Oleh: Yandri Daniel Damaledo

0
308

Ada sistem dalam tubuh yang memengaruhi seseorang untuk menyukai kopi atau teh, yang disebut dengan reseptor pahit.

Setiap orang punya cara berbeda untuk memulai hari. Secangkir kopi atau seduhan teh dengan beberapa makanan ringan untuk mengisi perut. Kabar pagi juga ikut menemani agar tidak ketinggalan berita terkini.

Kopi atau teh, adalah preferensi minuman yang berbeda buat tiap orang. Kedunya memiliki aroma dan cita rasa khas, dan memiliki ratusan varian pilihan, jaga-jaga kalau jenuh suatu hari.

Beberapa orang memilih kopi, si hitam yang kini laku dijual dimana-mana di Indonesia. Lagi pula, Indonesia menghasilkan kopi terbaik yang terkenal seantero dunia. Sebut saja Kopi Gayo, Kopi Luwak, Kopi Mandailing dan kopi-kopi lainnya.

Menurut laman Indonesia Investment, kopi jadi kesukaan banyak orang. Pada tahun 2017, konsumsi kopi di Indonesia mencapai 2,7 juta ton, terus meningkat selama 1 dekade terakhir.

Meskipun kedai kopi latah dibuka dimana-mana, penggemar teh masih terus menikmati tehnya. Teh juga merupakan komoditi besar di Indonesia dan termasuk minuman favorit rakyat Indonesia.

BMC Geonomic menyebutkan, sebagian orang suka minum teh, dan sebagian lagi lebih memilih minum kopi. Suka minum teh ataupun kopi, ternyata sistem dalam tubuh manusia punya andil didalamnya.

Sistem tersebut disebut dengan reseptor pahit. Sebuah penelitian mengenai reseptor pahit yang ada dalam gen manusia ini menjelaskan kenapa sebagian orang menyukai kopi sedangkan yang lain menyukai kopi.

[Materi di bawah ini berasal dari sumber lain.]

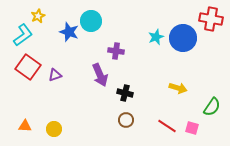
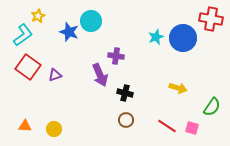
purple cross: moved 5 px down
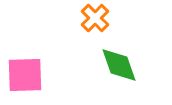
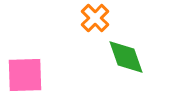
green diamond: moved 7 px right, 8 px up
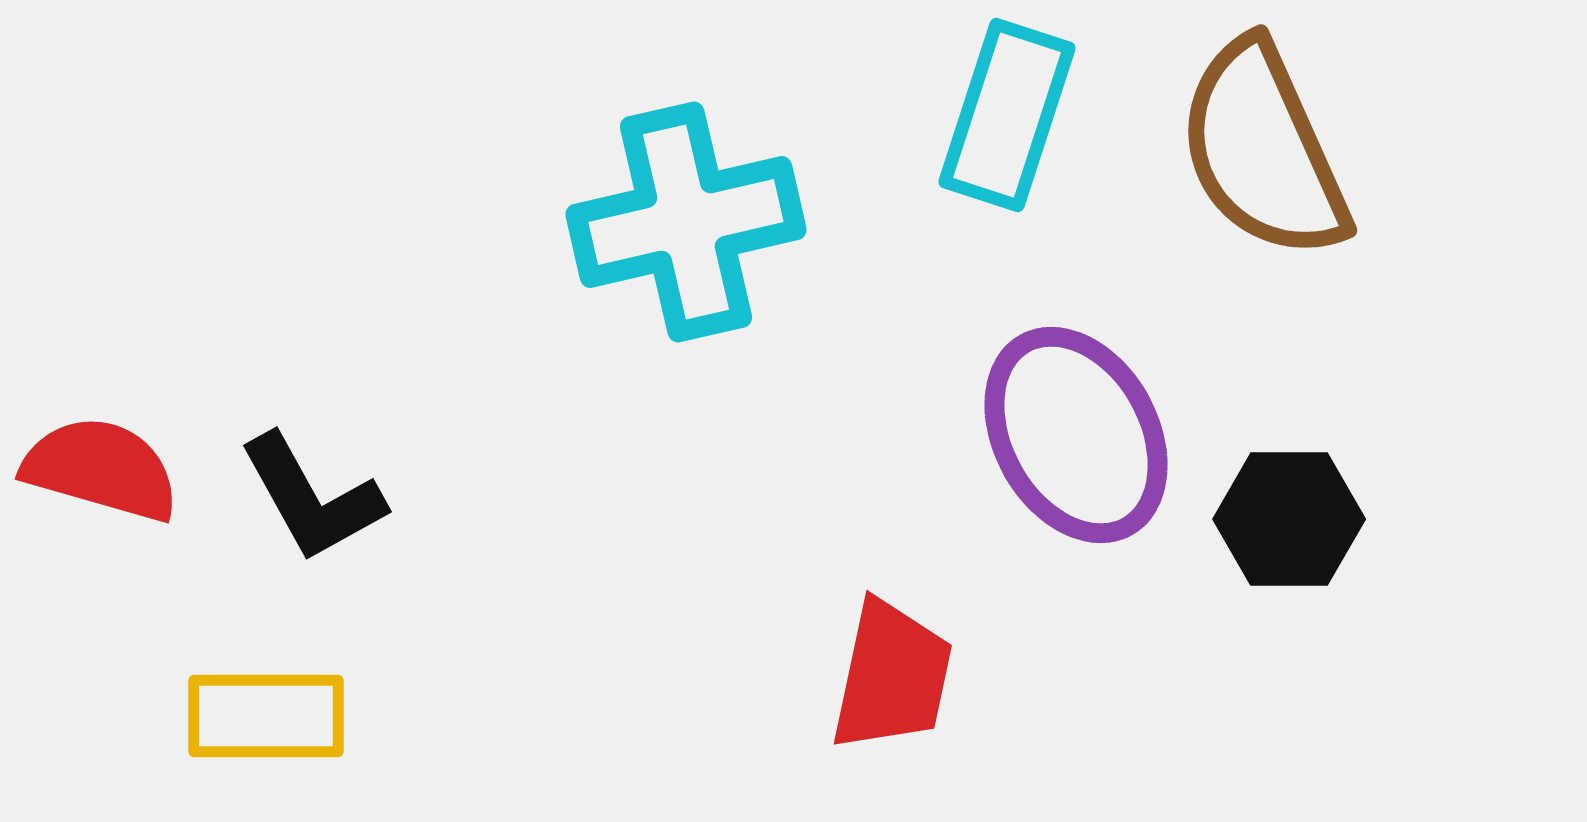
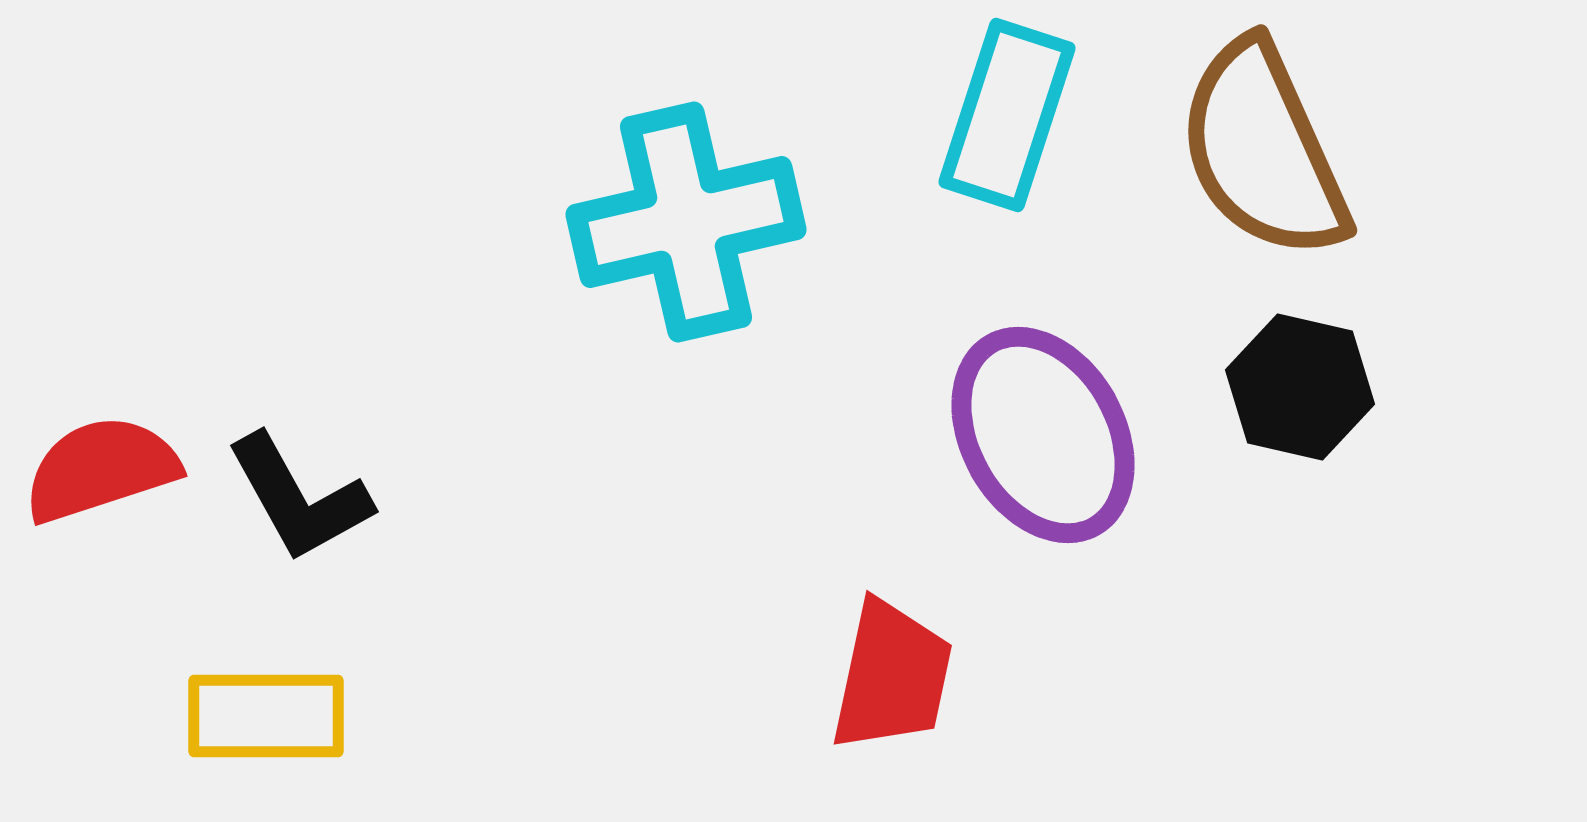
purple ellipse: moved 33 px left
red semicircle: rotated 34 degrees counterclockwise
black L-shape: moved 13 px left
black hexagon: moved 11 px right, 132 px up; rotated 13 degrees clockwise
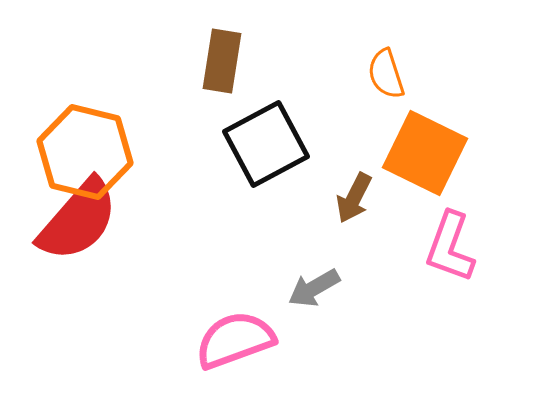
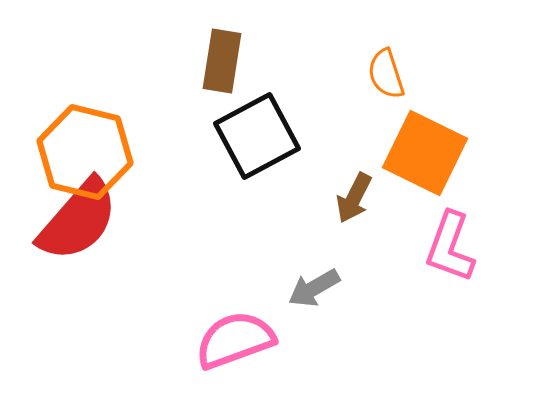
black square: moved 9 px left, 8 px up
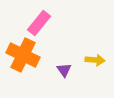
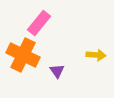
yellow arrow: moved 1 px right, 5 px up
purple triangle: moved 7 px left, 1 px down
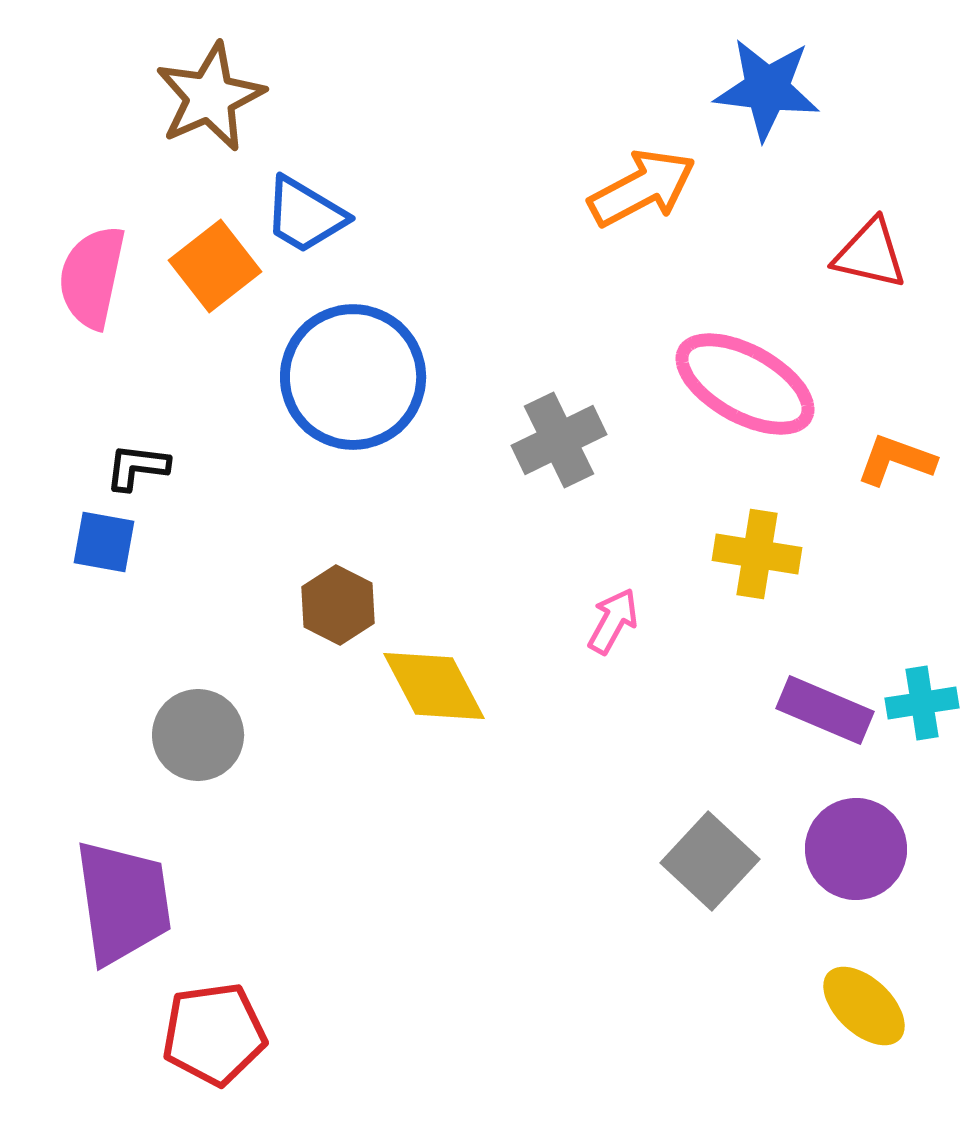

Kopi dan teh memiliki rasa pahit karena kandungan kafein. Selain itu, dalang rasa pahit pada makanan lainnya adalah quinine dan propylthiouracil (PROP).

Melansir dari Nature.com, Quinine dan PROP banyak terkandung dalam teh, meskipun teh juga memiliki kadar kafein namun tidak sebanyak kopi.

Respons pahit pada manusia mampu mengecap ketiga zat tersebut. Namun, kecenderungan terhadap ketiga zat tersebut berbeda-beda masing-masing orang.

Seseorang yang memiliki reseptor pahit yang peka terhadap kafein cenderung menjadi peminum kopi berat, yang artinya meminum lebih dari 3 cangkir kopi sehari.

Hal itu disebabkan karena kafein bertanggung jawab tidak hanya atas rasa pahit, tapi juga tekstur dan aroma kopi. Seseorang yang peka terhadap kaefin akan menganggap kopi lebih ‘berasa’ dan nikmat.

Sebaliknya, seseorang dengan reseptor pahit lebih peka terhadap quinine atau PROP akan cenderung lebih memilih teh daripada kopi.

Namun, disamping memberi rasa pahit, kafein berkhasiat menyegarkan tubuh. Jika si pemilik reseptor yang lebih peka terhadap quinine atau PROP mebutuhkan asupan kafein, mereka akan cenderung minum teh daripada kopi.

Hal tersebut bukan berarti preferensi minuman seseorang hanya ditentukan oleh gen. Reseptor rasa manusia berubah setiap tujuh sekali, yang artinya penyuka teh bisa saja beralih ke kopi dan sebaliknya.

Manusia juga tetap bisa menikmati rasa pahit dari semua makanan dan minuman terlepas dari kepemilikan gene reseptor pahit tersebut.